We continue to see clients hit with notifications from vendors about security incidents caused by either the vendor or the vendor’s downstream supply chain. Often, the client didn’t even know that its vendor was outsourcing part or all of the work to another vendor. When a security incident occurs down the line, the entity that experienced the security incident or data breach usually has contractual obligations to tell its customer, and its customer then has the contractual obligation to tell its customer, and on and on up the line. If you are at the end of the line, all of the supply chain vendors are saying that their only obligation is to notify you, and you must notify any affected individuals and the regulatory authorities.

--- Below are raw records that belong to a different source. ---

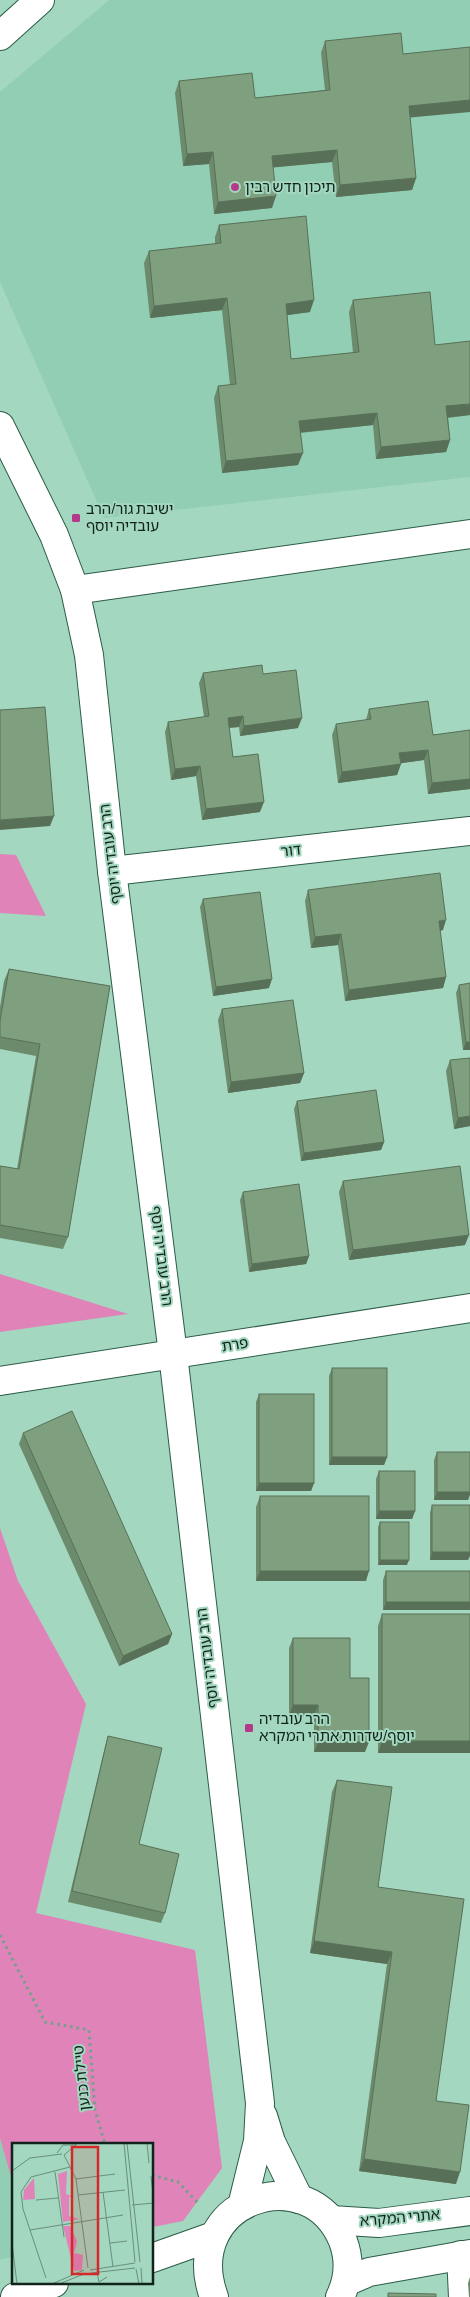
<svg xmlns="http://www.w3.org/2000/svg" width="470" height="2297" font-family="'Sofia Sans Condensed','Noto Sans Hebrew',sans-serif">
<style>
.built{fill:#92ceb3}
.green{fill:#df83b9}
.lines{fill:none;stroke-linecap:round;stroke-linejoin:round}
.minor-casing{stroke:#2c5c48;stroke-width:30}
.path{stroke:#769f8c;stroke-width:3;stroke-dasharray:2.5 4;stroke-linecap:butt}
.minor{stroke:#fff;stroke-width:28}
.wall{fill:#6c8a6c}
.shaded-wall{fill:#587058}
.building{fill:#7ea07e;stroke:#587058}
.poi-dot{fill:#b5398a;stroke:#a4d7bf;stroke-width:2}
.labels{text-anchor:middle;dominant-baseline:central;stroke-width:4;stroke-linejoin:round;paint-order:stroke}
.poi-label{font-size:15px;fill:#10241b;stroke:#a4d7bf;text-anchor:start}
.street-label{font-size:15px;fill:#10241b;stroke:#a4d7bf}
.inset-road{fill:none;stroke:#698f7d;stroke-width:1}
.view{fill:#d62828;fill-opacity:0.15;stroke:#d62828;stroke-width:2.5}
.inset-edge{fill:none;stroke:#10241b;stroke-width:2.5}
</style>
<rect width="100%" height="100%" fill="#a4d7bf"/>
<g class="built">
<path d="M109,0h361v477l-366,41 -104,-236v-190z"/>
<path d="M0,2035l14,126v95l-14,4z"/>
</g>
<g class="green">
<path d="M0,854l16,1 30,61 -46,-3z"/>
<path d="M0,1274l128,40 -128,18z"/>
<path d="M0,1528l18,53 68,123 -50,209 159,37 27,218 -39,53 -30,6 -1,-83h-138v43l-14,-49z"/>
</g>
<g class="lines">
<defs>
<g id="minor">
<path d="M0,36l40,-36"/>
<path d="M0,426l54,109 21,55 14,65 23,216 61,483 87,749 -2,38 -16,65"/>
<path d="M75,590l395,-56"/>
<path d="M112,871l358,-40"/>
<path d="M0,1381l470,-73"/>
<path d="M263,2116l8,26 28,57"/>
<path d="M331,2220l48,3 91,-12"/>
<path d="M461,2255l2,42"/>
<path d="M152,2258l62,-22"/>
<path d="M346,2282l23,-10 101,-18"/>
<path d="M15,2297l39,-14"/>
<path d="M214,2297c-35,-96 95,-141 129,-56 7,19 6,38 -3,56"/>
</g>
</defs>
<use href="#minor" class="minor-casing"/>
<g class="path">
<path d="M0,1935l45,87 44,8 6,80 10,34"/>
<path d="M152,2175l26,7 21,22"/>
</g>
<use href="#minor" class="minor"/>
</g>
<g class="wall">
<path d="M325,41l85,77 6,60 -4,12 -76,7 -4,-35 -59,5 -1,41 -58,6 -5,-50 -26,2 -8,-73 4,-12 76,17 70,-8 -4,-37z"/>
<path d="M219,225l91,87 -23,3 4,44 62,-6 -4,-41 4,-12 82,45 35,70 -22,3 2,22 -4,12 -70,7 -3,-34 -73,8 -2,32 -76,8 -8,-75 4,-12 12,-1 -8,-75 -72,8 -6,-55 5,-12 66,-7v-7z"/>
<path d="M203,673l60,1 35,54 -58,8 -1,-9 -10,1 4,29 27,55 -58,8 -6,-44 -25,4 -6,-48 3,-10 36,-5 -5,-34z"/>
<path d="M369,709l64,26 37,-5v59l-42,5 -4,-34 -23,3 -4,12 -59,8 -6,-48 4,-11 30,-4z"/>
<path d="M308,890l135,40 -3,1 6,46 -3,11 -98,13 -7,-56 -27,3 -6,-47z"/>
<path d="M203,899l66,89 -56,8 -13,-89z"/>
<path d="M9,969l101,17 -42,251 -5,12 -63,-11v-72l17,3 19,-113 -36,-7v-42l4,-26z"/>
<path d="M459,985l11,65h-7l-7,-57z"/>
<path d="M222,1009l82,64 -4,10 -72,10 -10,-73z"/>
<path d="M450,1060l20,66 -16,3 -8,-58z"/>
<path d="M297,1101l87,41 -3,8 -80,11 -7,-52z"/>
<path d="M343,1181l122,64 -116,15 -10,-68z"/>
<path d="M243,1192l66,64 -3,8 -57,8 -9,-72z"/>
<path d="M332,1368l55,89 -3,8h-55v-89z"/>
<path d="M259,1394l55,89 -3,8h-55v-89z"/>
<path d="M23,1433l149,201 -4,10 -49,22 -100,-222z"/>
<path d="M437,1452l31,48h-34v-40z"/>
<path d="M379,1471l36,40 -3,8h-36v-40z"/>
<path d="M260,1496l106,85h-110v-74z"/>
<path d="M432,1505l36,55h-38v-47z"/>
<path d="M380,1522l27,43h-29v-38z"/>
<path d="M386,1571l84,39h-87v-30z"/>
<path d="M382,1614l88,139h-92v-127z"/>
<path d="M293,1638l57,40 15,74h-51v-36h-25v-68z"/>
<path d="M108,1736l31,108 26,69 -4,10 -93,-21 37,-155z"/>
<path d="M337,1780l41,107 58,214 20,83 -97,-13 28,-207 -77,-11 22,-161z"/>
<path d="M470,2277v20h-1l-1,-14z"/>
</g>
<g class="shaded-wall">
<path d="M470,100v12l-65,6 4,-12z"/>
<path d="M337,150l-5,12 -64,6 4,-12z"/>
<path d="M213,152l-4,12 -26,2 4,-12z"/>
<path d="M416,178l-4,12 -76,7 4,-12z"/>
<path d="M276,196l-4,12 -58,6 4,-12z"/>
<path d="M227,298l-5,12 -72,8 4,-12z"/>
<path d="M314,300l-4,12 -29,4 5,-12z"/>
<path d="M470,404v11l-28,3 4,-12z"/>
<path d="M377,413l-4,12 -78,8 4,-12z"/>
<path d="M450,440l-4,12 -70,7 5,-12z"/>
<path d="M303,453l-5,12 -76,8 4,-12z"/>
<path d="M243,716l-4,11 -15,1 4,-10z"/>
<path d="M302,718l-4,10 -58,8 4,-10z"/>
<path d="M428,750l-4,10 -28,4 3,-11z"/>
<path d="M401,764l-4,11 -59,8 4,-11z"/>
<path d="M200,766l-4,10 -25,4 4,-11z"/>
<path d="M470,779v10l-42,5 4,-11z"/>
<path d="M264,802l-4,10 -58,8 4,-11z"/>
<path d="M54,816l-4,10 -50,4v-10z"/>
<path d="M446,920l-3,10 -8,2 4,-11z"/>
<path d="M341,934l-3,11 -27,3 4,-11z"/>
<path d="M446,977l-3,11 -98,13 4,-11z"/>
<path d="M272,979l-3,9 -56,8 3,-9z"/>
<path d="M466,1042h4v8h-7z"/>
<path d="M304,1073l-4,10 -72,10 3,-11z"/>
<path d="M470,1116v10l-16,3 4,-11z"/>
<path d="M384,1142l-3,8 -80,11 3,-8z"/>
<path d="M469,1235l-4,10 -116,15 4,-10z"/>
<path d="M309,1256l-3,8 -57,8 3,-8z"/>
<path d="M332,1457h55l-3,8h-55z"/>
<path d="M259,1483h55l-3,8h-55z"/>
<path d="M437,1492h33v3l-2,5h-34z"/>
<path d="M379,1511h36l-3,8h-36z"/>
<path d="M432,1552h38v4l-2,4h-38z"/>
<path d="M380,1560h29l-2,5h-29z"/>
<path d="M260,1571h109l-3,10h-110z"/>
<path d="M386,1602h84v8h-87z"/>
<path d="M172,1634l-4,10 -49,22 4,-10z"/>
<path d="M293,1705h25l-4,11h-25z"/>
<path d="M382,1741h88v12h-92z"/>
<path d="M318,1742h51l-4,10h-51z"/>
<path d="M314,1941l78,11 -5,12 -77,-11z"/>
<path d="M364,2159l96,13 -4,12 -97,-13z"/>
</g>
<g class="building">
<path d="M401,33l2,21 67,-7v53l-61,6 7,72 -76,7 -3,-35 -65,6 4,40 -58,6 -5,-50 -26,2 -8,-73 73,-8 3,25 75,-8 -5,-49z"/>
<path d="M306,216l8,84 -28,4 5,55 68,-7 -6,-52 77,-8 5,53 35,-4v63l-24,2 4,34 -69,7 -4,-34 -78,8 4,32 -77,8 -8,-75 18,-2 -9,-86 -73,8 -5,-55 72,-8 -2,-18z"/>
<path d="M262,665l1,9 33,-4 6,48 -58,8 -1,-10 -15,2 5,39 25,-3 6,48 -58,7 -6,-43 -25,3 -7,-47 41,-6 -6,-43z"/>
<path d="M428,701l5,34 37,-5v49l-38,4 -4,-33 -29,3 2,11 -59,8 -6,-48 35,-5 -2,-10z"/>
<path d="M45,707l9,109 -54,4v-110z"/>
<path d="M440,873l6,47 -7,1 7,56 -97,13 -8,-56 -26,3 -7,-47z"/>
<path d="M260,892l12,87 -56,8 -13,-88z"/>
<path d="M9,969l101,17 -42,251 -68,-12v-59l19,3 21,-125 -40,-7v-16z"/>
<path d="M470,983v59h-4l-7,-57z"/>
<path d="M293,1000l11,73 -73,9 -9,-73z"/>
<path d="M470,1058v58l-12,2 -8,-58z"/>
<path d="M376,1090l8,52 -80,11 -7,-52z"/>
<path d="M460,1166l9,69 -116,15 -10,-69z"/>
<path d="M299,1184l10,72 -57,8 -9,-72z"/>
<rect x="332" y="1368" width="55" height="89"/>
<rect x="259" y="1394" width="55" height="89"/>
<path d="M72,1411l100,223 -49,22 -100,-223z"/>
<rect x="437" y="1452" width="33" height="40"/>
<rect x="379" y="1471" width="36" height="40"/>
<rect x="260" y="1496" width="109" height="75"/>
<rect x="432" y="1505" width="38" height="47"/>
<rect x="380" y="1522" width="29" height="38"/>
<rect x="386" y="1571" width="84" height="31"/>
<rect x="382" y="1614" width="88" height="127"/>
<path d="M293,1638h57v40h19v64h-51v-37h-25z"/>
<path d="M108,1736l54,12 -23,96 40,10 -14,59 -93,-22z"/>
<path d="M337,1780l55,7 -14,100 86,12 -28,202 33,4 -9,67 -96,-13 28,-207 -78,-11z"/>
<path d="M388,2293l48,1v3h-48z"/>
</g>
<g class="poi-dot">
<circle cx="235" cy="187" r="5"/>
<rect x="71" y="513" width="10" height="10" rx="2.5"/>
<rect x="244" y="1723" width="10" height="10" rx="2.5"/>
</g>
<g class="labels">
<g class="poi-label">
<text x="245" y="187">תיכון חדש רבין</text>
<text x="86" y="509">ישיבת גור/הרב<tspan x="86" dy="17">עובדיה יוסף</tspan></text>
<text x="259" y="1719">הרב עובדיה<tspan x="259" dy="17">יוסף/שדרות אתרי המקרא</tspan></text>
</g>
<g class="street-label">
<text transform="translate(291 851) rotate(-6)">דור</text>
<text transform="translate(111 854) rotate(-97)">הרב עובדיה יוסף</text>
<text transform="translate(161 1256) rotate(83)">הרב עובדיה יוסף</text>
<text transform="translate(235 1345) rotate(-9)">פרת</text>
<text transform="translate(208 1658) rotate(-97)">הרב עובדיה יוסף</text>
<text transform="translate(82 2078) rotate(-96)">טיילת כנען</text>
<text transform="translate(400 2218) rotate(-5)">אתרי המקרא</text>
</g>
</g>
<g transform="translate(12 2143)">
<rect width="141" height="141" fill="#a4d7bf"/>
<path d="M55,28l-1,23 8,3h-5v19l10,3 -16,3 -5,-48zM22,35l1,21 -12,1 1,-10zM51,83h7l7,15 -3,12 9,2 -1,15 -8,1z" fill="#df83b9"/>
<path class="inset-road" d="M112,0l11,119M115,0l13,119M135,0l2,20M45,10l6,-8h13M52,12l12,24 12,89M52,12l14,-12M0,28l18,-13 32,-4M43,29l9,65M139,33l3,26M64,36l39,-5M91,49l10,75M66,52l47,-5M24,57l22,-2M120,62l22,-2M18,87l93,-15M0,100l5,41M98,100l17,-2M129,125l1,16M124,126l3,15M78,127l45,-7M85,129l2,10 8,-5M79,130l44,-5M34,135l-23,-69 -2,-17 10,-15 39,-10M40,141l32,-14M47,141l25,-10"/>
<path class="view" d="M60,4h26v127h-26z"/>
<rect width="141" height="141" class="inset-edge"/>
</g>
</svg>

Managing the supply chain is challenging but necessary in today’s world of sophisticated cyber-attacks. In our experience, there is no one size that fits all when it comes to contract management. But no matter what size or how complex your organization is, a supply chain and vendor security and contract management program is essential to reduce risk of downstream incidents.
We hear the term “vendor management” all the time when discussing how to address downstream risk. Vendor management is one aspect of the supply chain risk analysis. Yes, it is important to assess which of your vendors have access to your high risk data, and once you determine that, to review their security posture and then incorporate security requirements into the contract. But it is also important to know who your vendors are doing business with and how those businesses are treating your data.
I submit that during the assessment of the vendor you find out who their key subcontractors or partners are, whether they are doing appropriate due diligence on their subcontractors’ security posture, and whether they are requiring drop-down provisions that the vendor has agreed to with the entire supply chain down the line. Some clients are requiring vendors to provide proof that the vendor has done a security questionnaire or other due diligence efforts on their vendors so the entire supply chain is secure. Other clients are requiring vendors to request permission before allowing any subcontractor to have access to data. And still others are flat out refusing to allow any vendor to subcontract any portion of the contract to another vendor at all. There are many strategies, and finding the one that works for you is key.
All of these strategies are challenging and difficult when it comes to finalizing a contract and getting work started. Your business partners may be frustrated by the due diligence and the contract negotiations. Nonetheless, the up-front due diligence may prevent a notification from a vendor about a security incident caused by someone else down the supply chain that you didn’t even know existed or had access to your data. Those clients who have had that experience are spending more time up front in evaluating the security of the entire supply chain and managing the contract negotiations to address this issue.